Why was this project created?

  Voice2Anki started as a tool to help me towards the end of medical school. I then released it hastily here and documented it quickly using [aider](https://aider.chat/). It worked well for me and I think it should be made much more accessible to people.

How did you use it?

  My workflow was to **record long audio sessions** where I would speak out loud the flashcards I wanted to create, separating each card with an audible "STOP". Using my other project [Whisper Audio Splitter](https://github.com/thiswillbeyourgithub/whisper_audio_splitter), I could then **automatically split** this long recording into individual flashcard-sized segments. These segments were then **batch processed** by Voice2Anki which would create and import them directly into Anki. This approach was **very efficient** for creating large numbers of high-quality flashcards quickly.

What is the status of this project?

  I will now use it much less because I'm nearing the end of medical school but definitely want this project to grow. If people are knowledgeable about python packaging into anki don't hesitate to come forward because I won't have the time alone and if no one seems interested. Last time I checked it was fully functional but I modified it to make it more accessible and documented etc and some bugs might have appeared because of the refactoring so please don't hesitate to open an issue as it's usually something dumb and quick to fix.
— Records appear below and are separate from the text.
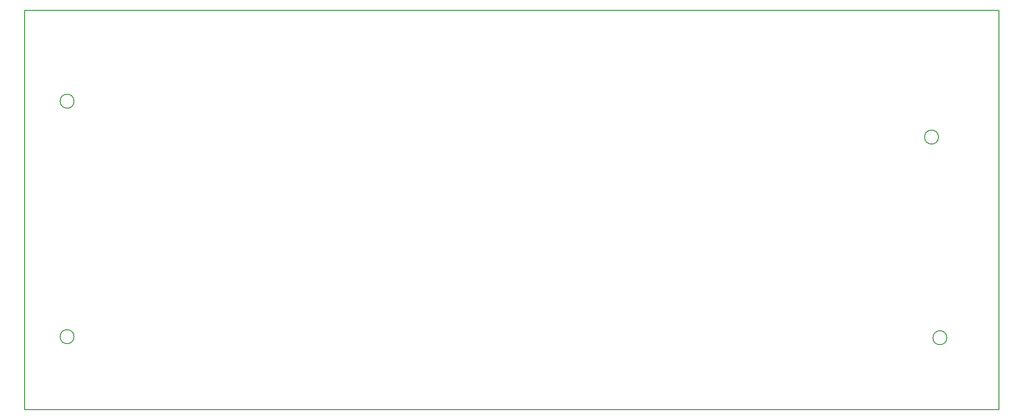
<source format=gbr>
G04 #@! TF.FileFunction,Profile,NP*
%FSLAX46Y46*%
G04 Gerber Fmt 4.6, Leading zero omitted, Abs format (unit mm)*
G04 Created by KiCad (PCBNEW 4.0.1-stable) date 22.05.2019 22:43:50*
%MOMM*%
G01*
G04 APERTURE LIST*
%ADD10C,0.100000*%
%ADD11C,0.150000*%
G04 APERTURE END LIST*
D10*
D11*
X91941000Y-77814000D02*
G75*
G03X91941000Y-77814000I-1250000J0D01*
G01*
X91941000Y-120064000D02*
G75*
G03X91941000Y-120064000I-1250000J0D01*
G01*
X248250000Y-120250000D02*
G75*
G03X248250000Y-120250000I-1250000J0D01*
G01*
X246750000Y-84250000D02*
G75*
G03X246750000Y-84250000I-1250000J0D01*
G01*
X83118000Y-61514000D02*
X83118000Y-61641000D01*
X257616000Y-61514000D02*
X257616000Y-63546000D01*
X83118000Y-61641000D02*
X83118000Y-133142000D01*
X83118000Y-61514000D02*
X257616000Y-61514000D01*
X257616000Y-131872000D02*
X257616000Y-133142000D01*
X83118000Y-133142000D02*
X257616000Y-133142000D01*
X257616000Y-63546000D02*
X257616000Y-131872000D01*
M02*

</source>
Check out the Roadmap section above for a comprehensive list of planned improvements and known issues that need to be addressed.

What are profiles and why should I use them?
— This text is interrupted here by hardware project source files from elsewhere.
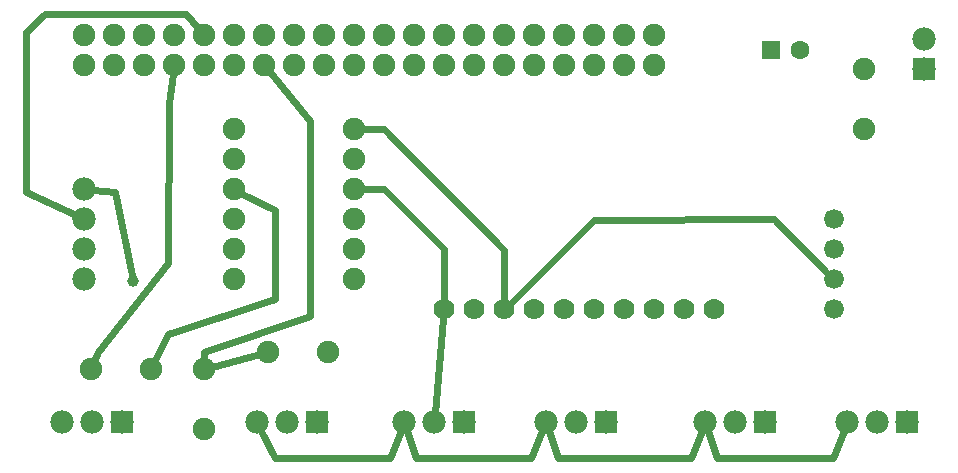
<source format=gtl>
G04 MADE WITH FRITZING*
G04 WWW.FRITZING.ORG*
G04 DOUBLE SIDED*
G04 HOLES PLATED*
G04 CONTOUR ON CENTER OF CONTOUR VECTOR*
%ASAXBY*%
%FSLAX23Y23*%
%MOIN*%
%OFA0B0*%
%SFA1.0B1.0*%
%ADD10C,0.078000*%
%ADD11C,0.062992*%
%ADD12C,0.066111*%
%ADD13C,0.074803*%
%ADD14C,0.070000*%
%ADD15C,0.075361*%
%ADD16C,0.075000*%
%ADD17C,0.039370*%
%ADD18R,0.078000X0.078000*%
%ADD19R,0.062992X0.062992*%
%ADD20C,0.024000*%
%LNCOPPER1*%
G90*
G70*
G54D10*
X418Y297D03*
X318Y297D03*
X218Y297D03*
X1067Y297D03*
X967Y297D03*
X867Y297D03*
X1558Y297D03*
X1458Y297D03*
X1358Y297D03*
X2030Y297D03*
X1930Y297D03*
X1830Y297D03*
X2562Y297D03*
X2462Y297D03*
X2362Y297D03*
X3034Y297D03*
X2934Y297D03*
X2834Y297D03*
G54D11*
X2580Y1537D03*
X2678Y1537D03*
G54D12*
X2791Y674D03*
X2791Y774D03*
X2791Y974D03*
X2791Y874D03*
G54D10*
X3091Y1474D03*
X3091Y1574D03*
G54D13*
X790Y1274D03*
X791Y774D03*
X791Y874D03*
X791Y974D03*
X791Y1074D03*
X791Y1174D03*
X1191Y1274D03*
X1191Y774D03*
X1191Y874D03*
X1191Y974D03*
X1191Y1074D03*
X1191Y1174D03*
G54D14*
X2391Y674D03*
X2291Y674D03*
X2191Y674D03*
X2091Y674D03*
X1991Y674D03*
X1891Y674D03*
X1791Y674D03*
X1691Y674D03*
X1591Y674D03*
X1491Y674D03*
G54D15*
X291Y1489D03*
X391Y1489D03*
X491Y1489D03*
X591Y1489D03*
X691Y1489D03*
X791Y1489D03*
X891Y1489D03*
X991Y1489D03*
X1091Y1489D03*
X1191Y1489D03*
X1291Y1489D03*
X1391Y1489D03*
X1491Y1489D03*
X1591Y1489D03*
X1691Y1489D03*
X1791Y1489D03*
X1891Y1489D03*
X1991Y1489D03*
X2091Y1489D03*
X2191Y1489D03*
X2191Y1589D03*
X2091Y1589D03*
X1991Y1589D03*
X1891Y1589D03*
X1791Y1589D03*
X1691Y1589D03*
X1591Y1589D03*
X1491Y1589D03*
X1391Y1589D03*
X1291Y1589D03*
X1191Y1589D03*
X1091Y1589D03*
X991Y1589D03*
X891Y1589D03*
X791Y1589D03*
X691Y1589D03*
X591Y1589D03*
X491Y1589D03*
X391Y1589D03*
X291Y1589D03*
G54D10*
X291Y1074D03*
X291Y974D03*
X291Y874D03*
X291Y774D03*
G54D16*
X690Y274D03*
X690Y474D03*
X903Y533D03*
X1103Y533D03*
X2891Y1274D03*
X2891Y1474D03*
X313Y474D03*
X513Y474D03*
G54D17*
X454Y770D03*
G54D18*
X418Y297D03*
X1067Y297D03*
X1558Y297D03*
X2030Y297D03*
X2562Y297D03*
X3034Y297D03*
G54D19*
X2580Y1537D03*
G54D18*
X3091Y1474D03*
G54D20*
X2315Y179D02*
X1872Y178D01*
D02*
X2351Y269D02*
X2315Y179D01*
D02*
X1872Y178D02*
X1840Y269D01*
D02*
X1310Y179D02*
X1346Y269D01*
D02*
X881Y270D02*
X926Y179D01*
D02*
X926Y179D02*
X1310Y179D01*
D02*
X1460Y327D02*
X1488Y643D01*
D02*
X1782Y179D02*
X1399Y178D01*
D02*
X1399Y178D02*
X1368Y269D01*
D02*
X1819Y269D02*
X1782Y179D01*
D02*
X2787Y179D02*
X2401Y178D01*
D02*
X2823Y269D02*
X2787Y179D01*
D02*
X2401Y178D02*
X2371Y269D01*
D02*
X2592Y974D02*
X2771Y793D01*
D02*
X1992Y973D02*
X2592Y974D01*
D02*
X1713Y695D02*
X1992Y973D01*
D02*
X718Y482D02*
X876Y526D01*
D02*
X1291Y1275D02*
X1692Y873D01*
D02*
X1221Y1274D02*
X1291Y1275D01*
D02*
X1222Y1074D02*
X1292Y1075D01*
D02*
X586Y1458D02*
X573Y1361D01*
D02*
X573Y1361D02*
X571Y829D01*
D02*
X336Y533D02*
X323Y501D01*
D02*
X571Y829D02*
X336Y533D01*
D02*
X630Y1657D02*
X670Y1613D01*
D02*
X160Y1657D02*
X630Y1657D01*
D02*
X99Y1597D02*
X160Y1657D01*
D02*
X99Y1066D02*
X99Y1597D01*
D02*
X264Y987D02*
X99Y1066D01*
D02*
X691Y533D02*
X690Y503D01*
D02*
X1044Y652D02*
X691Y533D01*
D02*
X1044Y1301D02*
X1044Y652D01*
D02*
X911Y1465D02*
X1044Y1301D01*
D02*
X818Y1060D02*
X927Y1005D01*
D02*
X927Y1005D02*
X927Y710D01*
D02*
X571Y593D02*
X525Y500D01*
D02*
X927Y710D02*
X571Y593D01*
D02*
X1490Y874D02*
X1491Y704D01*
D02*
X1292Y1075D02*
X1490Y874D01*
D02*
X1692Y873D02*
X1691Y704D01*
D02*
X393Y1064D02*
X450Y788D01*
D02*
X321Y1071D02*
X393Y1064D01*
G04 End of Copper1*
M02*
</source>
  Profiles were made to separate example prompts. For example, if you have lots of list type anki cards about medical stuff then you might want a separate folder for physics related flashcards where your cards are phrased in another way.

What does OCR have to do with Voice2Anki?
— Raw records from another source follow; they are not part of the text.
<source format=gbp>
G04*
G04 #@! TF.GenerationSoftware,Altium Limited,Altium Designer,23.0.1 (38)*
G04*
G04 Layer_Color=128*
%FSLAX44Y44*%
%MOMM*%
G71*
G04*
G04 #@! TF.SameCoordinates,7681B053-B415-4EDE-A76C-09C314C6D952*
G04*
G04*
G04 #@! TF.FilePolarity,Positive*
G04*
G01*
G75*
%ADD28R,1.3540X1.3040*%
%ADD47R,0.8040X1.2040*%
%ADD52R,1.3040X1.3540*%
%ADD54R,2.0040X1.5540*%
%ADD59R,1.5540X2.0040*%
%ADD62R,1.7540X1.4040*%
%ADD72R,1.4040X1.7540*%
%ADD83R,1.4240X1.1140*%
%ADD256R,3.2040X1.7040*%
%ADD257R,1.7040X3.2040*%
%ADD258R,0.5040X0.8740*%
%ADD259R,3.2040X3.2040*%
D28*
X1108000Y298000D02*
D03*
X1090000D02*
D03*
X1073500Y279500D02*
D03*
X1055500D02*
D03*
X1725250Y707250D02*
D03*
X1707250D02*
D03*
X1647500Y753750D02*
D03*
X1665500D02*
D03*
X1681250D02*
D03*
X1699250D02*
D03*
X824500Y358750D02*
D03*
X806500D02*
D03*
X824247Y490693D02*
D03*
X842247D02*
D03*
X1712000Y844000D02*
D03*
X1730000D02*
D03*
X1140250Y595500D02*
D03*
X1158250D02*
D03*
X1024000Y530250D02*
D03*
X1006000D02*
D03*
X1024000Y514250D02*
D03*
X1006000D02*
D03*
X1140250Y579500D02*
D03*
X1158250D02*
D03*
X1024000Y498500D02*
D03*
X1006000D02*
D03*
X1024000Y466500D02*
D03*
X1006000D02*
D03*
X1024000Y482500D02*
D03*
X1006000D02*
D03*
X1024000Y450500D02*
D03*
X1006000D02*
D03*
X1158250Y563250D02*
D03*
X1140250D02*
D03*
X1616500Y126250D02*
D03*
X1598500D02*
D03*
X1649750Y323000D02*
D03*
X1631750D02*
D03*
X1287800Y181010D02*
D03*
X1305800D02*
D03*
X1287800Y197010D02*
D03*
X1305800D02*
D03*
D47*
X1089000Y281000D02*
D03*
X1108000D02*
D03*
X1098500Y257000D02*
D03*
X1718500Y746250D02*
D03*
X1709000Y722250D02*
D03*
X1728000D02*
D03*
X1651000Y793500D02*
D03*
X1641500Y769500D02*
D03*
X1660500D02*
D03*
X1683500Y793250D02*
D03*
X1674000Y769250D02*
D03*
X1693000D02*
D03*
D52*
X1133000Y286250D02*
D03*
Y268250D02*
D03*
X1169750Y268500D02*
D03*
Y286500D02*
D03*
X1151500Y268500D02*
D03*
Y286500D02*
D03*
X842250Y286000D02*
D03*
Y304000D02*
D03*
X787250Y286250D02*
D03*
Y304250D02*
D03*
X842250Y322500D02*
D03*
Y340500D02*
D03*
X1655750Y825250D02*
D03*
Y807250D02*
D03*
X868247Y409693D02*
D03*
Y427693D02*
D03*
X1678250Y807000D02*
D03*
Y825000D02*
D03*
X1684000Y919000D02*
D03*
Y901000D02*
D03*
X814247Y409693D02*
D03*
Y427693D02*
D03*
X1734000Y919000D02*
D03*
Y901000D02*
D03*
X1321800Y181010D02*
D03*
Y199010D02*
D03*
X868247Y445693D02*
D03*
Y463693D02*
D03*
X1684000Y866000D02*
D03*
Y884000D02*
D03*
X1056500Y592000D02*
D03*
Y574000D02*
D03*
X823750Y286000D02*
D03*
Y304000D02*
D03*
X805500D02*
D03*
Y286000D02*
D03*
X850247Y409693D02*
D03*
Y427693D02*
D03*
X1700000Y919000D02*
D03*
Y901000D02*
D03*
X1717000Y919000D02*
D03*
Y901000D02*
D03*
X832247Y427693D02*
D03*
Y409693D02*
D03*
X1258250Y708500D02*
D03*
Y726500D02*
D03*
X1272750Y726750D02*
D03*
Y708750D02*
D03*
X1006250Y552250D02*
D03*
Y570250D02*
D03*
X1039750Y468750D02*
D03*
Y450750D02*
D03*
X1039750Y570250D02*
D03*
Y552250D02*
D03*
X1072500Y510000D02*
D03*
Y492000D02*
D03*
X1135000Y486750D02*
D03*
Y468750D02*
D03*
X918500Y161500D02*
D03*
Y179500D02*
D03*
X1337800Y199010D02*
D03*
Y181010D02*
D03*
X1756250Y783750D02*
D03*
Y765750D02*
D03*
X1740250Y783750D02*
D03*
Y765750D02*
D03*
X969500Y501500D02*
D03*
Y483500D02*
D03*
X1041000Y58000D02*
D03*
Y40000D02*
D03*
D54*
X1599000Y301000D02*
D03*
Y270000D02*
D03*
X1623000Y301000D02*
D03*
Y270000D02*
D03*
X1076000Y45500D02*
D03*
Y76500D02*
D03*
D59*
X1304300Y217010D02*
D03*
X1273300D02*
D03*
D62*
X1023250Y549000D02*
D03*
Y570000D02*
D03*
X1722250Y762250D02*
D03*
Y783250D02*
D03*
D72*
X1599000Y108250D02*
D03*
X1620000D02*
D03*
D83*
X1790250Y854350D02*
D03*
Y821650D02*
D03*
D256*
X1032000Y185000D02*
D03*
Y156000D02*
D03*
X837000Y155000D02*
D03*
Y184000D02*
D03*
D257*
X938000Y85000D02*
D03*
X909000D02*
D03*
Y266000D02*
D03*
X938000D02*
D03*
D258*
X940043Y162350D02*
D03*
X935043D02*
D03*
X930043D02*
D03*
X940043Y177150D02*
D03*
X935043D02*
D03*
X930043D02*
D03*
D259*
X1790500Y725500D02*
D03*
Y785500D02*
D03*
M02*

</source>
  I made https://github.com/thiswillbeyourgithub/OCR_with_format to do OCR on the screenshots I was taking from my medical books so decided to include it in Voice2Anki so that you can use the native anki search browser and it will search among image content too.

What is Few-Shot Learning?

  Few-Shot Learning is a machine learning approach where a model learns from a very small number of examples, unlike traditional machine learning that requires large datasets. In Voice2Anki, this technique is used to adapt the LLM's behavior based on just a few corrected examples you provide. When you correct a card and save it as an example, the system uses these few examples (or "shots") to understand your preferred style and formatting, making future cards more aligned with your preferences. You can learn more about Few-Shot Learning [here](https://www.geeksforgeeks.org/zero-shot-vs-one-shot-vs-few-shot-learning/#what-is-fewshot-learning).

Do I have to use the Gradio GUI or can it run autonomously?

  Initially, Voice2Anki was designed to be used only with the GUI interface. However, there is now an experimental CLI script located at `utils/cli.py` that can create flashcards autonomously. Please note that this CLI version is personal, barely tested, and should be used with caution.

How can I help with the project?

  We need help in several areas, including making the CLI version a first-class citizen of the project, improving documentation, and making the installation process easier through PyPI. If you're knowledgeable about Python packaging for Anki, we'd especially appreciate your expertise.